City banking lawyers were working around the clock to advise worried institutions after the collapse of Barings, London's oldest merchant banking group, which crashed after losing more than u700 million on derivatives contracts.
Literally hundreds of City clients were clamouring for legal advice at every top law firm following the failure by the Bank of England to organise a successful rescue with other banks.
Bill Tudor John, senior partner and head of the banking department at Allen & Overy, says: “I should think that over the [first] weekend most of the people in the City were involved with Barings. We had around half a dozen partners in the City. Today we probably have considerably more who are responding to requests from many clients who have exposure.”

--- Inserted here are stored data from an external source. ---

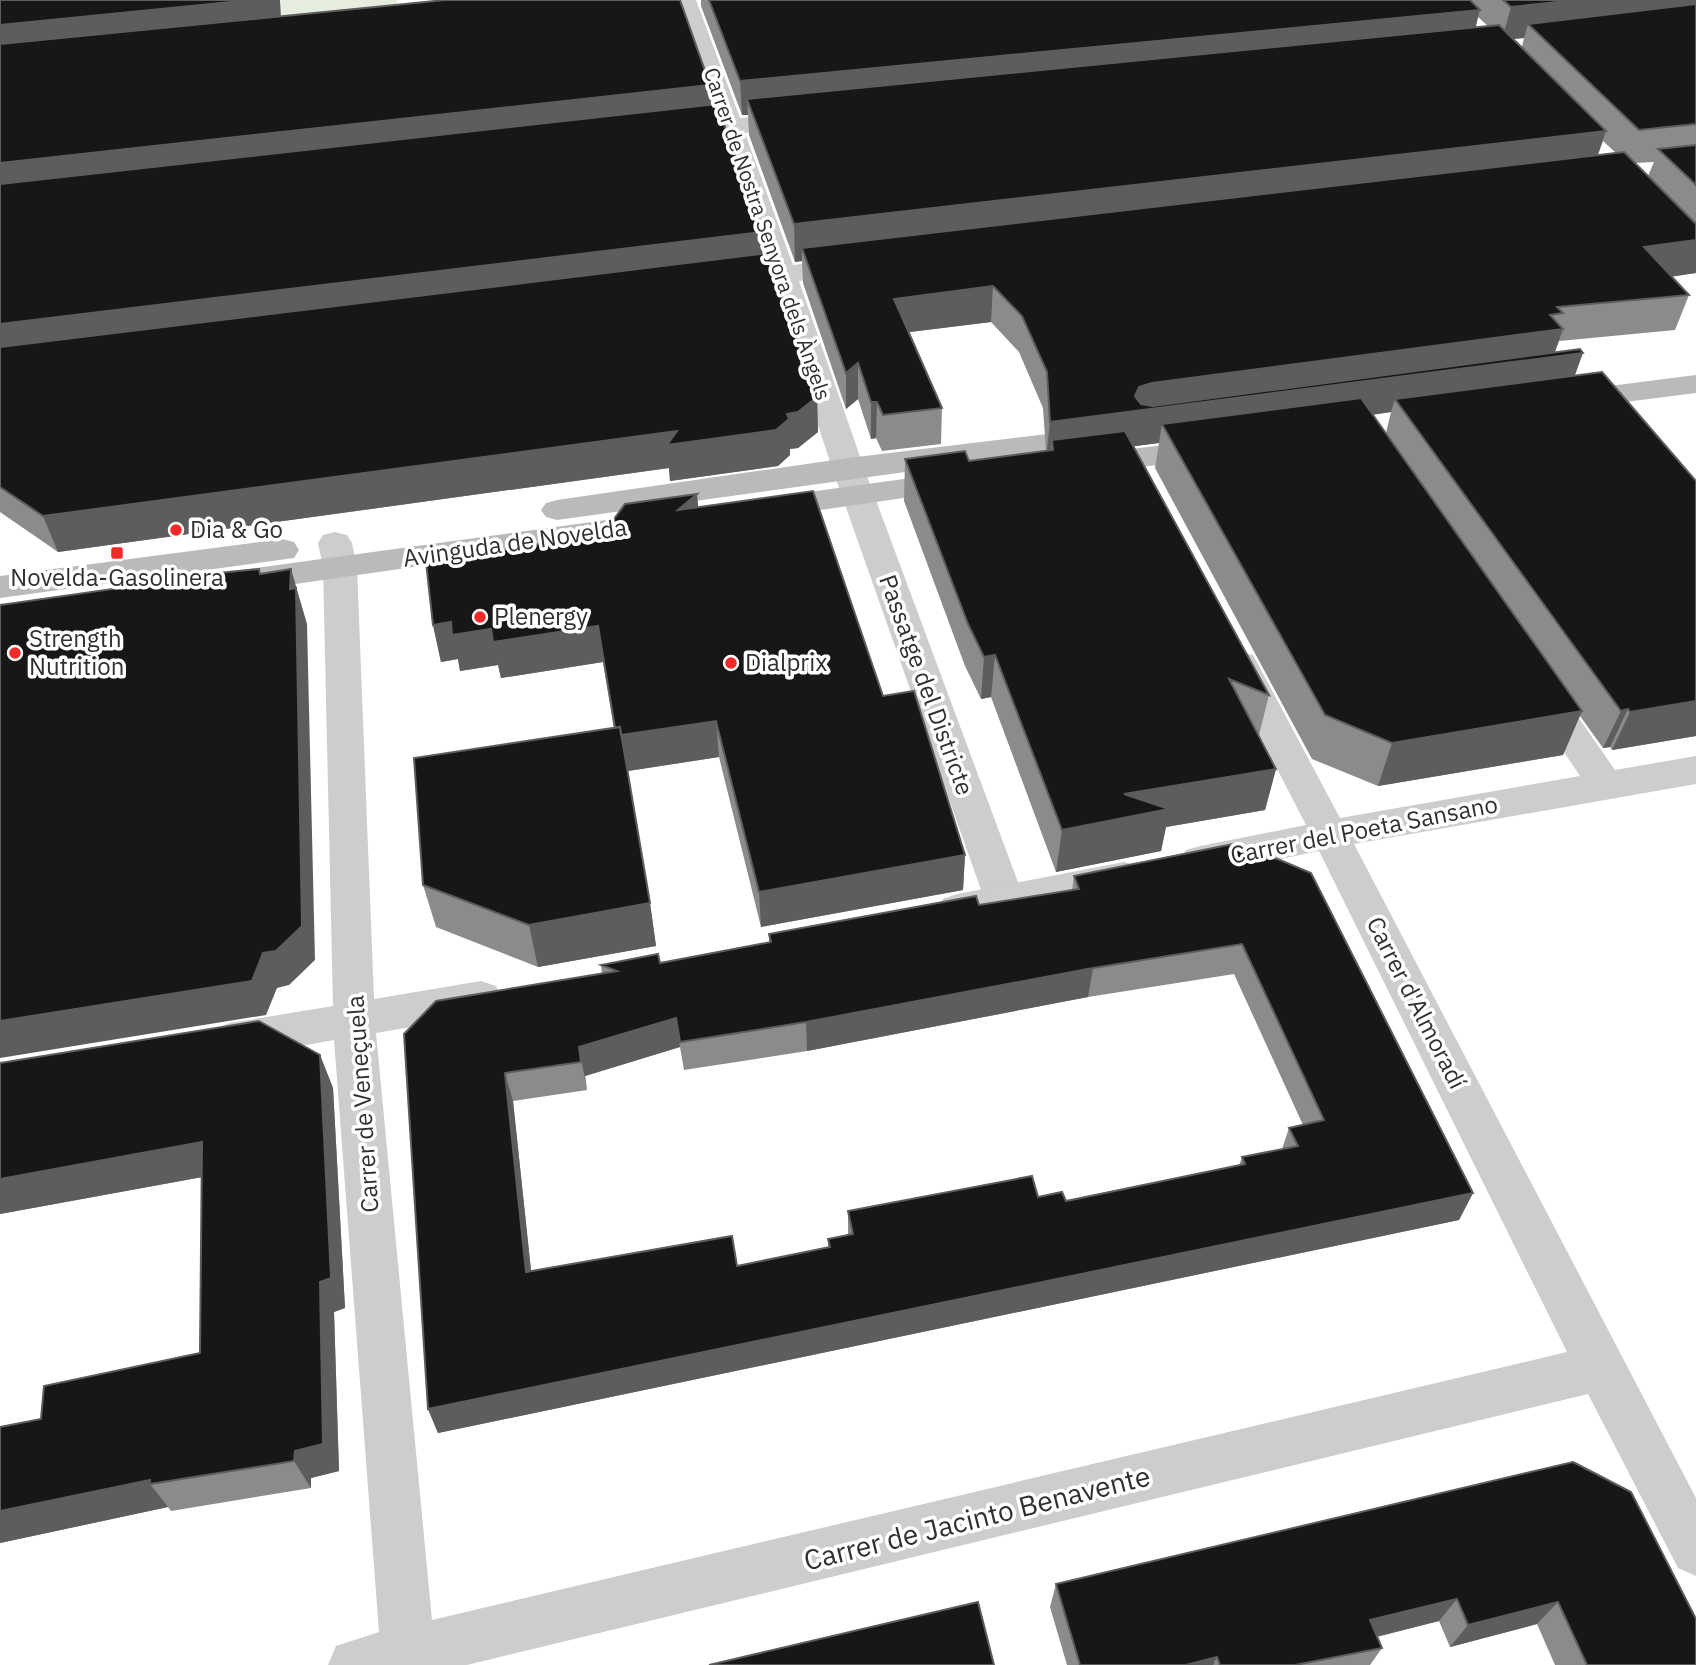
<svg xmlns="http://www.w3.org/2000/svg" width="1696" height="1665" font-family="'IBM Plex Sans',sans-serif">
  <style>
    .green { fill: #e5eede }
    .lines { fill: none; stroke-linecap: round; stroke-linejoin: round }
    .pedestrian { fill: #cdcdcd; fill-rule: evenodd }
    .minor { fill: #cdcdcd; fill-rule: evenodd }
    .secondary { fill: #bababa; fill-rule: evenodd }
    .wall { fill: #8b8b8b; fill-rule: evenodd }
    .shaded-wall { fill: #5d5d5d }
    .building { fill: #171717; stroke: #5d5d5d; stroke-width: 2; fill-rule: evenodd }
    .poi-dot { fill: #f12a28; stroke: #fff; stroke-width: 2.5 }
    .labels { text-anchor: middle; stroke-width: 7; stroke-linejoin: round; paint-order: stroke }
    .far-street-label { font-size: 21px; fill: #303030; stroke: #fff }
    .poi-label { font-size: 24px; fill: #303030; stroke: #fff; text-anchor: start }
    .street-label { font-size: 24px; fill: #303030; stroke: #fff }
    .near-street-label { font-size: 28px; fill: #303030; stroke: #fff }
  </style>
  <rect width="100%" height="100%" fill="#fff"/>
  <!-- green -->
  <path class="green" d="M281 0H397L398 19 282 30Z"/>
  <g class="lines">
    <!-- pedestrian -->
    <path class="pedestrian" d="M848 458 859 461 864 468 1025 901 1019 912 1005 917 991 912 985 901 832 468 837 461Z"/>
    <!-- minor -->
    <path class="minor" d="M674 0H696L740 118 801 112 810 114 813 119 810 124 801 126 745 133 793 265 855 258 865 260 869 266 865 272 799 281 864 468 859 475 848 478 837 475 832 468 772 284 723 290 713 288 709 282 713 276 767 268 721 135 673 141 664 138 660 133 664 128 716 121Z
      M335 532 347 535 352 543 357 567 374 999 481 981 496 986 502 998 496 1010 481 1015 376 1033 432 1620 1567 1352 1319 851 1200 876 1186 872 1180 861 1186 850 1200 846 1306 825 1223 664 1229 655 1241 652 1253 655 1340 818 1580 776 1524 693 1529 684 1542 680 1555 684 1615 770 1696 756V784L1354 844 1696 1498V1576L1678 1568 1588 1394 467 1665H328L336 1646 379 1632 334 1040 230 1059 215 1053 209 1041 215 1029 230 1023 333 1006 323 567 318 543 323 535Z
      M1124 862 1138 866 1144 877 1138 888 957 926 943 921 937 910 943 899 957 894Z"/>
    <!-- secondary -->
    <path class="secondary" d="M1696 375V393L1570 409 1559 406 1555 400 1559 394 1570 391Z
      M1097 428 1108 430 1113 437 1108 444 557 520 546 517 541 510 546 503 557 500 848 458Z
      M1208 439 1219 442 1224 449 1219 456 1087 475 1076 472 1071 465 1076 458 1087 455Z
      M955 472 966 475 971 482 966 489 765 518 754 515 749 508 754 501 765 498Z
      M657 513 669 516 673 523 669 530 241 592 229 589 224 581 229 573 241 570Z
      M282 539 294 542 299 550 294 558 0 598V576Z"/>
  </g>
  <!-- wall -->
  <path class="wall" d="M0 0H280L281 16 712 105 762 232 763 254 817 397 818 432 798 448 790 449V455L778 466 670 481 669 468 58 552 0 512Z
    M701 0H1696V273L1672 276 1689 295 1675 330 1559 341 1555 352 1575 376 1696 736 1612 750 1610 747 1603 748 1580 716 1563 755 1378 786 1312 759 1155 468 1159 443 1134 446 1269 695 1259 735 1276 769 1265 810 1166 827 1161 851 1056 872 991 697 981 699 965 666 904 501 905 459 969 461 1046 451 1043 408 1019 352 991 322 909 332 942 408 941 444 882 451 876 438 871 439 858 399 846 409 803 283 802 261 795 262 749 135 748 115H742L701 6ZM1478 17 1488 26 1476 27ZM1524 38 1522 47 1513 39ZM1603 141 1616 153 1598 155ZM1654 162 1648 176 1635 163ZM1391 412 1386 433 1373 415Z
    M697 494 698 507 883 696 965 855 963 890 761 927 719 757 627 771 650 903 656 946 538 967 436 927 423 885 614 728 603 662 501 678 498 665 460 671 458 659 441 662 433 625 603 534Z
    M1233 844 1473 1193 1459 1220 438 1433 428 1409 404 1034 602 973 601 965 660 963 769 942V934L979 905 1072 891 1074 876ZM1234 974 1303 1125 1289 1128 1282 1149 1242 1157 1239 1166 1066 1201 1038 1197 848 1211V1235L828 1239V1247L737 1266 531 1271 513 1101 587 1090 585 1076 680 1047 684 1070 807 1051 1088 997Z
    M320 1055 333 1088 345 1308 334 1312 339 1471 311 1478V1488L171 1511 168 1507 0 1543V1427L41 1419 200 1353 202 1177 0 1214Z
    M1573 1462 1696 1665H1555L1537 1624 1450 1647 1439 1621 1377 1637 1382 1648 1370 1665H1067L1050 1607 1056 1584Z"/>
  <!-- shaded-wall -->
  <path class="shaded-wall" d="M251 0H280L281 30 0 58V25Z
    M1576 0H1696V17L1528 24 1524 38 1502 40 1511 7Z
    M1480 10 1471 43 747 99 748 115H742L740 81Z
    M710 85 712 119 0 198V163Z
    M1606 131 1593 168 802 248V261L795 262 794 224Z
    M762 232 763 267 0 361V324Z
    M1696 240V273L1631 283 1644 247Z
    M993 286 991 322 894 334V299Z
    M1563 329 1553 357 1583 353 1570 389 1395 399 1391 412 1171 441 1162 424 1159 443 1052 457V440L1050 457 1046 458 1050 422 1135 396 1139 387 1152 383Z
    M858 363V399L846 409V373Z
    M817 397 818 432 798 448 790 449V455L778 466 670 481 669 468 58 552 43 516 787 414Z
    M871 402H877L876 438 871 439Z
    M697 494 700 530 678 510Z
    M291 569 307 624 315 960 289 985 277 988 266 1015 0 1058V1021L290 589Z
    M451 622 491 629 498 665 460 671 458 659 441 662 433 625Z
    M598 626 603 662 501 678 493 642Z
    M995 655 991 697 981 699 984 657Z
    M1696 701V736L1612 750 1630 712Z
    M1628 709 1610 747 1603 748 1621 711Z
    M1582 711 1563 755 1378 786 1392 743Z
    M716 721 719 757 622 772 617 736Z
    M1276 769 1265 810 1166 827 1161 851 1056 872 1062 830 1124 794Z
    M965 855 963 890 761 927 759 892Z
    M650 903 656 946 538 967 529 925Z
    M1093 968 1088 997 807 1051 806 1022Z
    M676 1018 680 1047 585 1076 587 1090 579 1047Z
    M320 1055 333 1088 345 1308 334 1312 339 1471 311 1478V1488L294 1461 295 1451Z
    M505 1073 513 1101 534 1298 526 1272Z
    M202 1142 219 1174 0 1214V1179Z
    M1473 1193 1459 1220 438 1433 428 1409Z
    M150 1480V1484L168 1507 0 1543V1511Z
    M1457 1599 1439 1621 1355 1642 1370 1620Z
    M1558 1602 1537 1624 1450 1647 1468 1625Z
    M1217 1657 1213 1665H1186Z"/>
  <!-- building -->
  <path class="building" d="M0 0H251L0 25Z
    M445 0H680L710 85 0 163V44Z
    M709 0H1470L1480 10 740 81Z
    M1503 0H1576L1511 7Z
    M1696 4V124L1639 130 1528 24Z
    M1499 25 1606 131 794 224 747 99Z
    M717 104 762 232 0 324V184Z
    M1696 145V185L1658 149Z
    M1624 152 1696 224V240L1644 247 1689 295 1557 307 1563 313 1550 315 1563 329 1152 383 1139 387 1135 396 1141 404 1153 406 1580 349 1583 353 1050 422 1047 372 1022 316 993 286 894 299 942 408 883 415 877 402H871L858 363 846 373 802 248Z
    M769 253 817 397 798 412 787 414 789 419 776 430 667 445 677 431 43 516 0 487V347Z
    M1602 372 1696 481V701L1630 712 1628 709 1621 711 1395 399Z
    M1361 398 1582 711 1392 743 1325 715 1162 424Z
    M1125 431 1269 695 1229 679 1276 769 1124 794 1169 809 1062 830 995 655 984 657 968 624 905 459 965 451 969 461 1053 450 1052 440Z
    M813 491 883 696 914 691 965 855 759 892 716 721 621 735 620 727 615 728 598 626 493 642 491 629 452 635 451 622 433 625 426 562 603 534 625 504 697 494 678 510Z
    M259 569 260 574 291 569 290 589 296 588 302 926 276 951 263 953 252 981 0 1021V605L141 585 135 581Z
    M620 727 650 903 529 925 423 885 414 758Z
    M1233 844 1280 860 1311 873 1473 1193 428 1409 404 1034 436 1001 617 971 601 965 658 954 660 963 771 942 769 934 976 896 979 905 1079 889 1074 876ZM1242 944 1324 1120 1289 1128 1298 1146 1242 1157 1245 1164 1066 1201 1062 1192 1038 1197 1032 1176 848 1211 853 1234 828 1239 830 1247 737 1266 732 1236 526 1272 505 1073 581 1062 579 1047 676 1018 680 1042 806 1022 1093 968Z
    M259 1021 320 1055 331 1278 320 1282 323 1444 295 1451 294 1461 150 1484V1480L0 1511V1427L41 1419 44 1386 200 1353 202 1142 0 1179V1063Z
    M1573 1462 1631 1492 1696 1619V1665H1587L1558 1602 1468 1625 1457 1599 1370 1620 1382 1648 1295 1665H1220L1217 1657 1186 1665H1080L1056 1584Z
    M978 1602 994 1665H709Z"/>
  <!-- markers -->
  <g class="poi-dot">
    <circle cx="176" cy="530" r="7"/>
    <rect x="110" y="546" width="14" height="14" rx="3.5"/>
    <circle cx="480" cy="617" r="7"/>
    <circle cx="15" cy="653" r="7"/>
    <circle cx="731" cy="663" r="7"/>
  </g>
  <g class="labels">
    <!-- far-street labels -->
    <g class="far-street-label">
      <text transform="translate(767 234) rotate(71)" y="7">Carrer de Nostra Senyora dels Àngels</text>
    </g>
    <!-- poi labels -->
    <g class="poi-label">
      <text x="190" y="538">Dia &amp; Go</text>
      <text x="117" y="586" text-anchor="middle">Novelda-Gasolinera</text>
      <text x="494" y="625">Plenergy</text>
      <text x="29" y="647">Strength<tspan x="29" dy="28">Nutrition</tspan></text>
      <text x="745" y="671">Dialprix</text>
    </g>
    <!-- street labels -->
    <g class="street-label">
      <text transform="translate(515 543) rotate(-8)" y="8">Avinguda de Novelda</text>
      <text transform="translate(926 685) rotate(70)" y="8">Passatge del Districte</text>
      <text transform="translate(1364 830) rotate(-11)" y="8">Carrer del Poeta Sansano</text>
      <text transform="translate(1416 1003) rotate(63)" y="8">Carrer d'Almoradí</text>
      <text transform="translate(363 1104) rotate(-94)" y="8">Carrer de Veneçuela</text>
    </g>
    <!-- near-street labels -->
    <g class="near-street-label">
      <text transform="translate(977 1518) rotate(-14)" y="10">Carrer de Jacinto Benavente</text>
    </g>
  </g>
</svg>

More than 100 clients had called Allen & Overy by mid-afternoon of last Monday. Many of these were worried clients involved with Barings, while other calls came in from potential purchasers.
Denton Hall's experience was similar. Head of banking Anthony Bonsor says: “The phones have been going non-stop. All banks with some sort of exposure are asking what they can do about it.”
The exposure of many banks comes from their lending to Barings on the inter-bank market. “We are getting calls from banks who are due to make advances,” says Bonsor.
Slaughter and May, appointed last Monday as lawyers to administrators Ernst & Young, have a long track record with Barings. It is understood that Slaughters was acting directly for the bank immediately prior to the appointment, and had a dozen partners in the Barings offices over the weekend to advise on matters in the final hours of the bank's independence, while hopes for a rescue were still alive.
Despite final losses being uncertain early last week, lawyers said that the long-term effects of Baring's failure would be slight because of its comparatively small size in the market.